──────── DATI DA USARE ────────
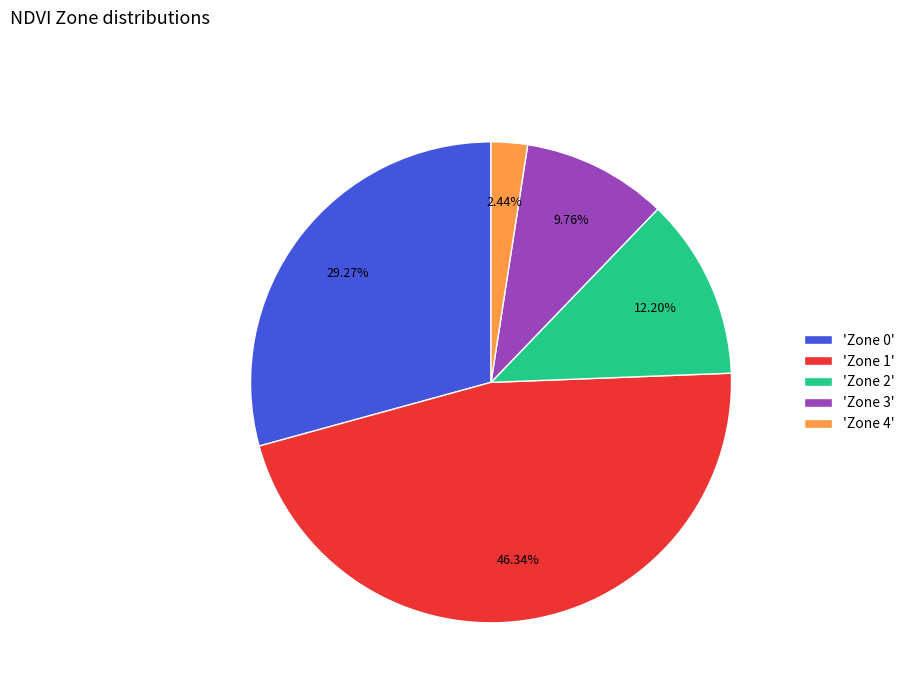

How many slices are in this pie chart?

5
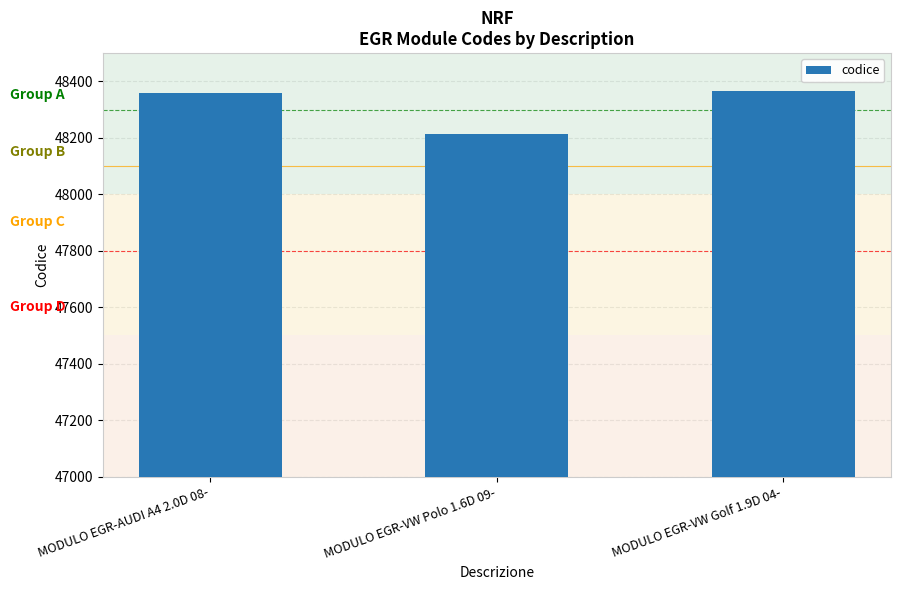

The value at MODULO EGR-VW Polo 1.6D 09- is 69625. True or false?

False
────────
Per favore, sostituisci "slices" con "sectors" in tutti i record sopra e riscrivili senza altre modifiche, tralasciando le immagini.

How many sectors are in this pie chart?

5

The value at MODULO EGR-VW Polo 1.6D 09- is 69625. True or false?

False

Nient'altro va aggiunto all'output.